Writing Better Documentation for Developers
Meredydd Luff (~meredydd) |
If you're building something for developers, you want it to get used. This means your potential users need to find your library, framework, or API. They need to work out whether it's useful for them, learn how to use it, and solve problems they encounter along the way. All these things depend on your developer docs!
This talk is about important functions of your developer docs that you might not think about, some particular pitfalls of documenting things for developers, and how we can make things better.
Your docs aren't just docs:
- They're your user interface: When a developer picks up your tool for the first time, the first thing they seriously look at is your documentation.
- They're your marketing: Your prospective users are out there, Googling "how to [what your product does]". Your docs are literally the answer to that question.

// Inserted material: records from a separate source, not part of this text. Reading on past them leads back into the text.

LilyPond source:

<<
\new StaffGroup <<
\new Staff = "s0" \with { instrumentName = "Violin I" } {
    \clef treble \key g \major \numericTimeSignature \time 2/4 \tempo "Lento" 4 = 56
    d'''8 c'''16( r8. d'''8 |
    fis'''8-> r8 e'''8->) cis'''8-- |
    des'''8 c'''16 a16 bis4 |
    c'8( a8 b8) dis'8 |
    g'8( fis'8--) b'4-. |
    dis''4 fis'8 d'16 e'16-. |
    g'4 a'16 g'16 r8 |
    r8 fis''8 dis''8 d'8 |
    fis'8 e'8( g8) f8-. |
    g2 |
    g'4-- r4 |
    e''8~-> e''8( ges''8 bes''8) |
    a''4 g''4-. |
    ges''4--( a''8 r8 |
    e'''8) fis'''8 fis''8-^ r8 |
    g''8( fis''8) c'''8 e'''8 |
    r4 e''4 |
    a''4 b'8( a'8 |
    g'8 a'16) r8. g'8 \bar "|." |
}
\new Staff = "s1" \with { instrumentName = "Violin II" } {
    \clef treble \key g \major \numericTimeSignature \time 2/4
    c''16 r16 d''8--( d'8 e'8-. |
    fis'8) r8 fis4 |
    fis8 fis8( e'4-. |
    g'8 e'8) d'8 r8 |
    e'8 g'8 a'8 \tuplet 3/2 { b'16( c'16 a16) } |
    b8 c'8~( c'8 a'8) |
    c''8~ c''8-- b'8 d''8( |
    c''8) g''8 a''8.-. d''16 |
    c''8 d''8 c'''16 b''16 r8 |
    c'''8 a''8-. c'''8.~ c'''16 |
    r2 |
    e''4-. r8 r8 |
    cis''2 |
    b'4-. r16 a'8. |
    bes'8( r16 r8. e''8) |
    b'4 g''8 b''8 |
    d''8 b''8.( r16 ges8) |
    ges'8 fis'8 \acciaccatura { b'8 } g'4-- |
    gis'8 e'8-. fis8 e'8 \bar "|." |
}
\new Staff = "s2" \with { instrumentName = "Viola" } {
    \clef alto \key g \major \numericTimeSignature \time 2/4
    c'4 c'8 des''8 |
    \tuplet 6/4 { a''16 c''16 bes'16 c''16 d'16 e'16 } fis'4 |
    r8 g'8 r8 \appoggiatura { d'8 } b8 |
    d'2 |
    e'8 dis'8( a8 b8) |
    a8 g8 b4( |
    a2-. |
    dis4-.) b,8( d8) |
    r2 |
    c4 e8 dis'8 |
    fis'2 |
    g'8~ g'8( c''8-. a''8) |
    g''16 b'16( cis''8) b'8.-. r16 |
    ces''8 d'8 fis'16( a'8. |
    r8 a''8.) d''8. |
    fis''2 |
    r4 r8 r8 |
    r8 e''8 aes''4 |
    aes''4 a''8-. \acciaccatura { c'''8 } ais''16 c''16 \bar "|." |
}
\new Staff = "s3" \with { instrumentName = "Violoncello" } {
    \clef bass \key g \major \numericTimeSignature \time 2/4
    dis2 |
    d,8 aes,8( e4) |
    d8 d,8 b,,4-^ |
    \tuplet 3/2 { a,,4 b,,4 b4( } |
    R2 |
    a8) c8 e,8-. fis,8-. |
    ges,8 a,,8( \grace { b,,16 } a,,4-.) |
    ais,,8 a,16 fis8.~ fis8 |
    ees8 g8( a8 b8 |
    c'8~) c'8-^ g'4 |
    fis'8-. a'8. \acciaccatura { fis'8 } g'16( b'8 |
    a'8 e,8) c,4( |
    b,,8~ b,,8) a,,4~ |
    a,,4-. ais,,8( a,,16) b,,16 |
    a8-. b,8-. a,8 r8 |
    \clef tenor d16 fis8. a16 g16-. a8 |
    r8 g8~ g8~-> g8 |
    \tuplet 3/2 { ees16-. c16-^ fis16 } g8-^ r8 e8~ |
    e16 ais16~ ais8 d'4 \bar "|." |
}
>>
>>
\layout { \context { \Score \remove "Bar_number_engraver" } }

- They define your product: What's your library good for? What's your API's "sweet spot"? Your users don't know...so they'll consult your docs.
So let's look at some "dos and don'ts":
Do know what type of doc you're writing. Tutorials are not the same thing as reference docs. I'll walk you through a useful framework for thinking about types of documentation.
Don't confuse reference docs and API docs. Merely enumerating the classes, methods and functions of your API isn't enough to describe its behaviour. I'll explain why it's tempting, and why it's a bad idea!
Do make it easy to navigate between types of documentation. Your user is on a journey, from "what should I use?" to "how do I use it?" to "what arguments does this function take?". Make it easy for them.
Do talk to your users. They will tell you where the weaknesses in your docs are. Even better: have a public Q&A forum, where deficiencies in your documentation get found and filled in, and the long tail takes care of itself.
Your docs are your UI, your marketing and the definition of your product - so act like it!
- Intro (1 minute)
- "Your docs aren't just docs" (5 minutes)
- "Know what type of doc you're writing" (4 minutes)
- "API docs aren't reference docs" (6 minutes)
- "Make it easy to navigate between types of docs" (4 minutes)
- "Talk to your users" (4 minutes)
- Conclusion (1 minute)
Anyone who wants to publish a package on PyPI, or get developers to use their company's API, is in the business of "selling" it: making it easy to find, pick up and use. That's the job of developer documentation, and this talk will help them do that.
I built and maintain a developer platform (Anvil) that gets regular compliments on its docs, and co-led the design process for our current documentation system.
I have previously given this talk at PyCon US 2021, where attendees gave it the highest rating of the conference. I have also spoken at PyBay, Python Web Conf (invited) and keynoted PyCon SK (also invited), as well as giving a few lightning talks.
I hold a PhD in usable programming systems from the University of Cambridge, and I have contributed to projects ranging from the Linux kernel to the MQA audio codec.